Lucia is sacred to Italy and to Sweden. The Italian connection is plain: aside from the fact that she was Sicilian, she is also known to have intervened in a terrible famine in 1582, when a flotilla of grain appeared mysteriously in a Sicilian harbor on her feast day. Palermo and Syracuse both lay claim to the arrival of the flotilla, and who knows, perhaps Santa Lucia sent a flotilla to both harbors. Be that as it may, that day in 1582, the people were so hungry, they didn’t even bother to mill the wheat from the ships into flour, but rather boiled the grains whole and ate them that way. Still, to this day, every 13th of December, the diet of the entire island of Sicily changes and people eat traditional dishes made of cooked whole grain wheat, rather than pasta. The traditions made their way to the Italian mainland from Sicily and Santa Lucia became one of Italy’s most venerated saints. Her day is celebrated with great festivity throughout Italy, and in some parts of the country, Santa Lucia is another of the winter gift bearers, and children may awake on Santa Lucia’s Day to find tiny sweets tied to the laces of their shoes if they leave their shoes the night before on the kitchen windowsill along with a bit of hay for Lucia’s donkey.

In Italy, Lucia is pronounced “loo-chee-a,” while in Sweden the C is soft: “loo-see-a.” Lucia apparently intervened in the midst of a famine in Sweden at some point, as well. Whether this is true or not, the fact is you’d also be hard pressed to find a darker place than Sweden this time of year, so a celebration of light seems quite natural there, too. Other Scandinavian countries celebrate Santa Lucia, as well, but it is Sweden where the celebrations are heartiest. Traditionally it is the eldest daughter of the household who rises early in the morning, fixes a breakfast of coffee and pepparkakor (traditional ginger biscuits) and saffron buns called lussekatter. Saffron, for the golden color of sunlight. She delivers them throughout the house while donning a wreath of candles on her head, a beacon of light in the early morning darkness. Electric candles nowadays help avoid hot melted wax from dripping on the head of these modern day Lucias, though strong traditionalists still wear real candles. It is, for sure, a beautiful sight, this illuminated angelic vision, dressed in white with a red sash, bringing you coffee and saffron buns on a cold winter’s morning.

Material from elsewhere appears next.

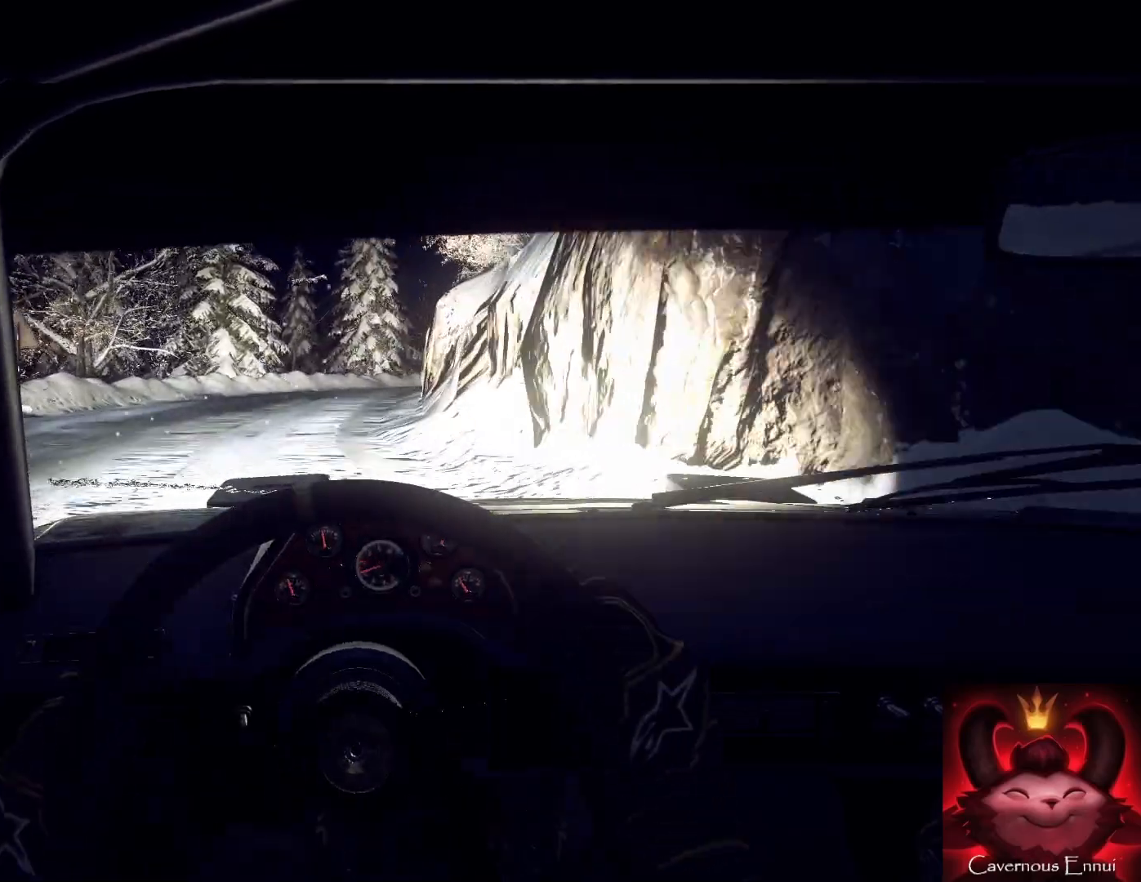
{"buttons": ["L1"], "left_stick": "center", "right_stick": "up", "events": [[100, "right_stick", "up"], [133, "left_stick", "center"], [200, "right_stick", "center"], [267, "left_stick", "right"], [333, "L2", "down"], [367, "L2", "up"], [467, "L1", "down"], [467, "left_stick", "center"], [467, "right_stick", "up"]]}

In our house, if there is time (and there is almost always time to be found, even under protest), my family eats a wonderful concoction for Santa Lucia’s Day, which, of course, is made from whole grains of boiled wheat. Added to the wheat are pomegranate seeds, chopped almonds, and chocolate (also chopped), swimming in a pool of a special syrup we brew each year from the juice of grapes. The syrup, in my family’s Lucera dialect, is called cutto, something that Italian housewives have made since time immemorial from the must leftover from autumnal winemaking. The juice is cooked down to a thick spicy brew, and, for this Santa Lucia dessert, is made even headier with the addition of cinnamon, cloves, and nutmeg. We call the dish chicci cutto, and although we sometimes eat it at Halloween and I Morti, it really is a tradition that comes out of Santa Lucia Day celebrations, as is confirmed by the prominence of the chicci––the whole grains of wheat––boiled, just as it was on that astounding Santa Lucia Day in Sicily in 1582.

Santa Lucia reminds us that although things may be dark, it takes but a little light to begin to overcome it.

 

Chicci cutto rarely photographs well, but what it lacks in good looks it certainly makes up for in taste: it is bizarre and delicious. Last year, for Santa Lucia’s Day, my mom and my sister made this very beautiful sweet yeast bread, too, and naturally they stuck four candles in it to symbolize the light of Lucia. The chicci cutto is there to the right, looking homely yet delicious. We oohed and aahed over both.